BEGIN

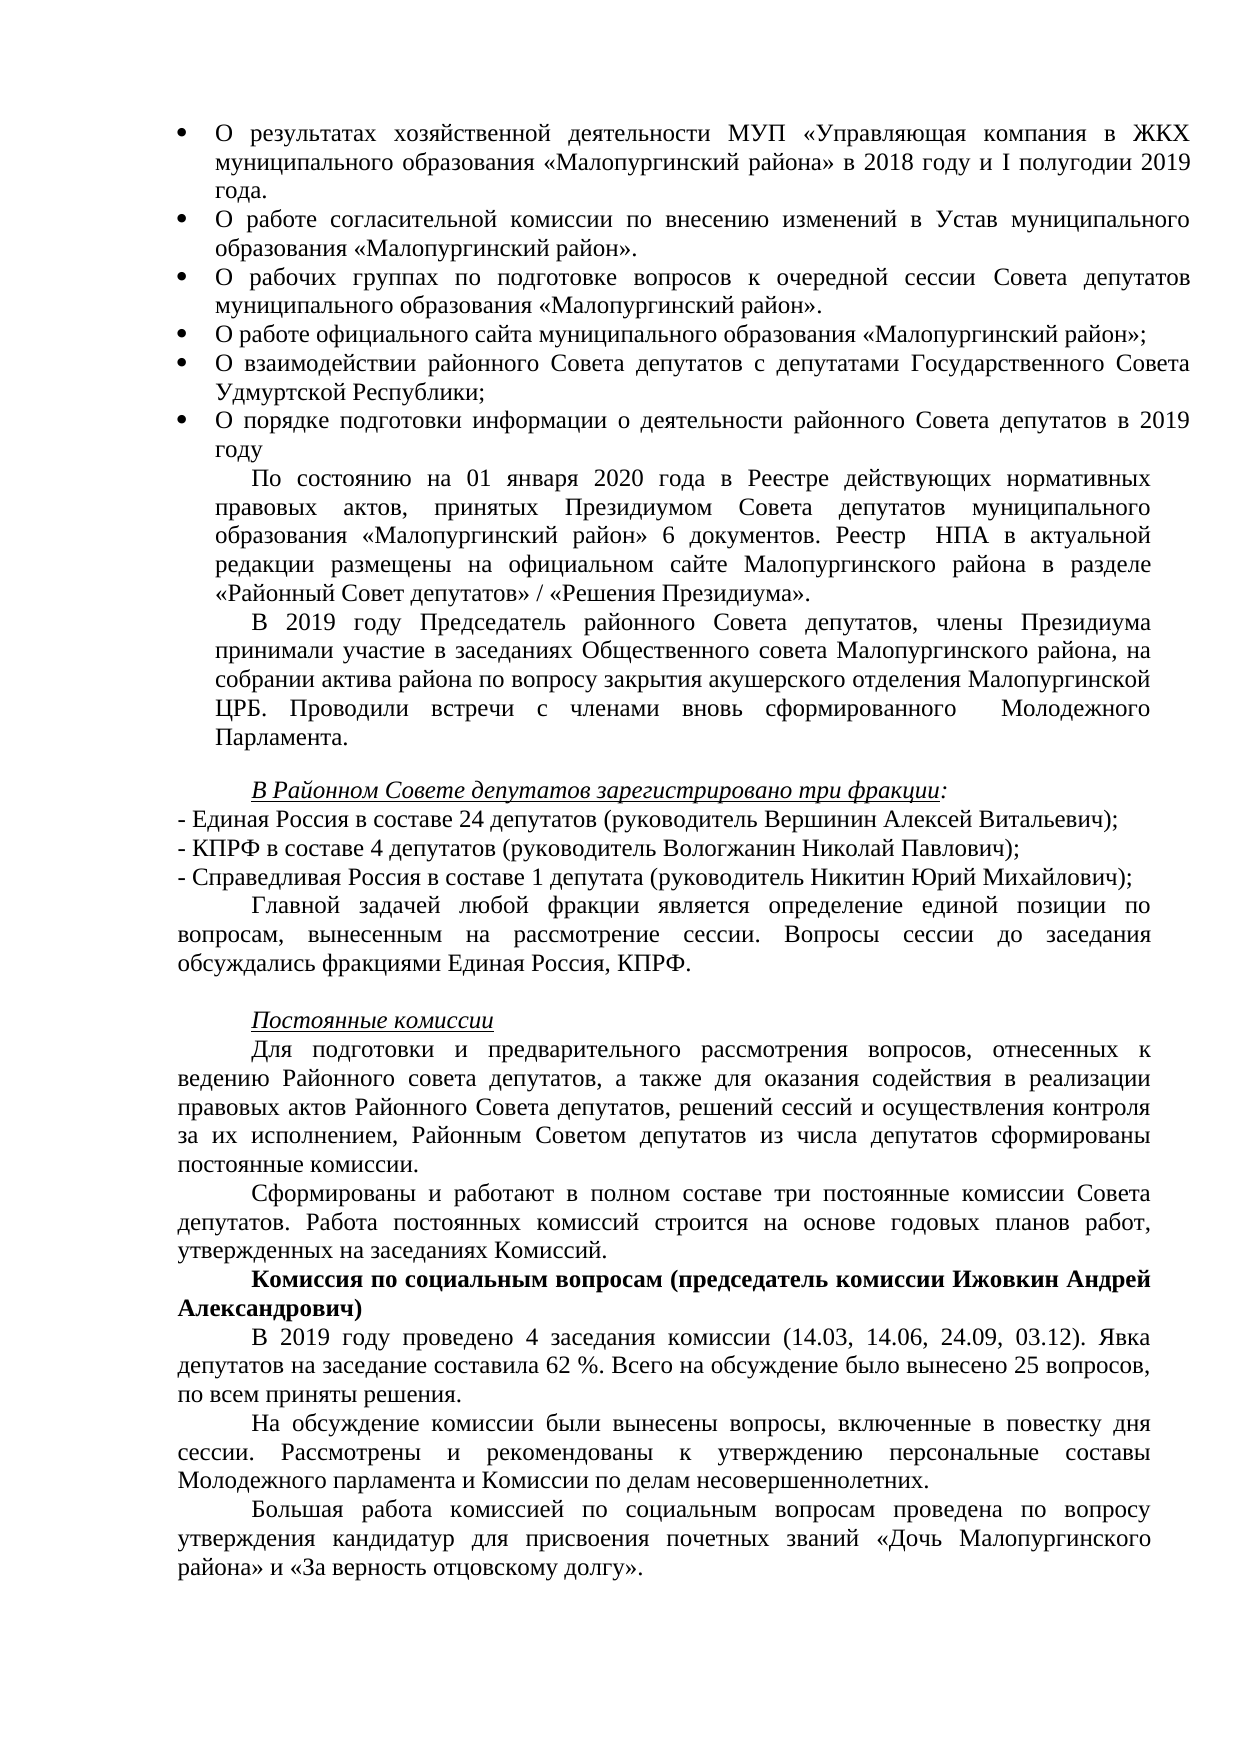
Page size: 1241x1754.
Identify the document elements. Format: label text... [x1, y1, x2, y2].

text Комиссия по социальным вопросам (председатель комиссии Ижовкин Андрей Александрович) [177, 1264, 1152, 1322]
text На обсуждение комиссии были вынесены вопросы, включенные в повестку дня сессии. Рассмотрены и рекомендованы к утверждению персональные составы Молодежного парламента и Комиссии по делам несовершеннолетних. [177, 1408, 1152, 1494]
text В 2019 году Председатель районного Совета депутатов, члены Президиума принимали участие в заседаниях Общественного совета Малопургинского района, на собрании актива района по вопросу закрытия акушерского отделения Малопургинской ЦРБ. Проводили встречи с членами вновь сформированного Молодежного Парламента. [215, 607, 1152, 751]
text - Справедливая Россия в составе 1 депутата (руководитель Никитин Юрий Михайлович); [177, 862, 1152, 891]
text - Единая Россия в составе 24 депутатов (руководитель Вершинин Алексей Витальевич); [177, 804, 1152, 833]
text Для подготовки и предварительного рассмотрения вопросов, отнесенных к ведению Районного совета депутатов, а также для оказания содействия в реализации правовых актов Районного Совета депутатов, решений сессий и осуществления контроля за их исполнением, Районным Советом депутатов из числа депутатов сформированы постоянные комиссии. [177, 1034, 1152, 1178]
list О порядке подготовки информации о деятельности районного Совета депутатов в 2019 году [177, 406, 1191, 463]
list По состоянию на 01 января 2020 года в Реестре действующих нормативных правовых актов, принятых Президиумом Совета депутатов муниципального образования «Малопургинский район» 6 документов. Реестр НПА в актуальной редакции размещены на официальном сайте Малопургинского района в разделе «Районный Совет депутатов» / «Решения Президиума». [215, 463, 1152, 607]
list О работе официального сайта муниципального образования «Малопургинский район»; [177, 319, 1191, 348]
text Большая работа комиссией по социальным вопросам проведена по вопросу утверждения кандидатур для присвоения почетных званий «Дочь Малопургинского района» и «За верность отцовскому долгу». [177, 1494, 1152, 1581]
text В Районном Совете депутатов зарегистрировано три фракции: [177, 776, 1152, 804]
text Главной задачей любой фракции является определение единой позиции по вопросам, вынесенным на рассмотрение сессии. Вопросы сессии до заседания обсуждались фракциями Единая Россия, КПРФ. [177, 891, 1152, 977]
text Постоянные комиссии [177, 1006, 1152, 1034]
text - КПРФ в составе 4 депутатов (руководитель Вологжанин Николай Павлович); [177, 833, 1152, 862]
list О результатах хозяйственной деятельности МУП «Управляющая компания в ЖКХ муниципального образования «Малопургинский района» в 2018 году и I полугодии 2019 года. [177, 118, 1191, 204]
list О взаимодействии районного Совета депутатов с депутатами Государственного Совета Удмуртской Республики; [177, 348, 1191, 406]
list О рабочих группах по подготовке вопросов к очередной сессии Совета депутатов муниципального образования «Малопургинский район». [177, 262, 1191, 319]
text Сформированы и работают в полном составе три постоянные комиссии Совета депутатов. Работа постоянных комиссий строится на основе годовых планов работ, утвержденных на заседаниях Комиссий. [177, 1178, 1152, 1264]
list О работе согласительной комиссии по внесению изменений в Устав муниципального образования «Малопургинский район». [177, 204, 1191, 262]
text В 2019 году проведено 4 заседания комиссии (14.03, 14.06, 24.09, 03.12). Явка депутатов на заседание составила 62 %. Всего на обсуждение было вынесено 25 вопросов, по всем приняты решения. [177, 1322, 1152, 1408]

END

What is needed: Could you retype all the entries above exactly, without the pictures?

Your solution:
Page size: 1241x1754.
Identify the document elements. Format: label text... [x1, y1, x2, y2].

text Комиссия по социальным вопросам (председатель комиссии Ижовкин Андрей Александрович) [177, 1264, 1152, 1322]
text На обсуждение комиссии были вынесены вопросы, включенные в повестку дня сессии. Рассмотрены и рекомендованы к утверждению персональные составы Молодежного парламента и Комиссии по делам несовершеннолетних. [177, 1408, 1152, 1494]
text В 2019 году Председатель районного Совета депутатов, члены Президиума принимали участие в заседаниях Общественного совета Малопургинского района, на собрании актива района по вопросу закрытия акушерского отделения Малопургинской ЦРБ. Проводили встречи с членами вновь сформированного Молодежного Парламента. [215, 607, 1152, 751]
text - Справедливая Россия в составе 1 депутата (руководитель Никитин Юрий Михайлович); [177, 862, 1152, 891]
text - Единая Россия в составе 24 депутатов (руководитель Вершинин Алексей Витальевич); [177, 804, 1152, 833]
text Для подготовки и предварительного рассмотрения вопросов, отнесенных к ведению Районного совета депутатов, а также для оказания содействия в реализации правовых актов Районного Совета депутатов, решений сессий и осуществления контроля за их исполнением, Районным Советом депутатов из числа депутатов сформированы постоянные комиссии. [177, 1034, 1152, 1178]
list О порядке подготовки информации о деятельности районного Совета депутатов в 2019 году [177, 406, 1191, 463]
list По состоянию на 01 января 2020 года в Реестре действующих нормативных правовых актов, принятых Президиумом Совета депутатов муниципального образования «Малопургинский район» 6 документов. Реестр НПА в актуальной редакции размещены на официальном сайте Малопургинского района в разделе «Районный Совет депутатов» / «Решения Президиума». [215, 463, 1152, 607]
list О работе официального сайта муниципального образования «Малопургинский район»; [177, 319, 1191, 348]
text Большая работа комиссией по социальным вопросам проведена по вопросу утверждения кандидатур для присвоения почетных званий «Дочь Малопургинского района» и «За верность отцовскому долгу». [177, 1494, 1152, 1581]
text В Районном Совете депутатов зарегистрировано три фракции: [177, 776, 1152, 804]
text Главной задачей любой фракции является определение единой позиции по вопросам, вынесенным на рассмотрение сессии. Вопросы сессии до заседания обсуждались фракциями Единая Россия, КПРФ. [177, 891, 1152, 977]
text Постоянные комиссии [177, 1006, 1152, 1034]
text - КПРФ в составе 4 депутатов (руководитель Вологжанин Николай Павлович); [177, 833, 1152, 862]
list О результатах хозяйственной деятельности МУП «Управляющая компания в ЖКХ муниципального образования «Малопургинский района» в 2018 году и I полугодии 2019 года. [177, 118, 1191, 204]
list О взаимодействии районного Совета депутатов с депутатами Государственного Совета Удмуртской Республики; [177, 348, 1191, 406]
list О рабочих группах по подготовке вопросов к очередной сессии Совета депутатов муниципального образования «Малопургинский район». [177, 262, 1191, 319]
text Сформированы и работают в полном составе три постоянные комиссии Совета депутатов. Работа постоянных комиссий строится на основе годовых планов работ, утвержденных на заседаниях Комиссий. [177, 1178, 1152, 1264]
list О работе согласительной комиссии по внесению изменений в Устав муниципального образования «Малопургинский район». [177, 204, 1191, 262]
text В 2019 году проведено 4 заседания комиссии (14.03, 14.06, 24.09, 03.12). Явка депутатов на заседание составила 62 %. Всего на обсуждение было вынесено 25 вопросов, по всем приняты решения. [177, 1322, 1152, 1408]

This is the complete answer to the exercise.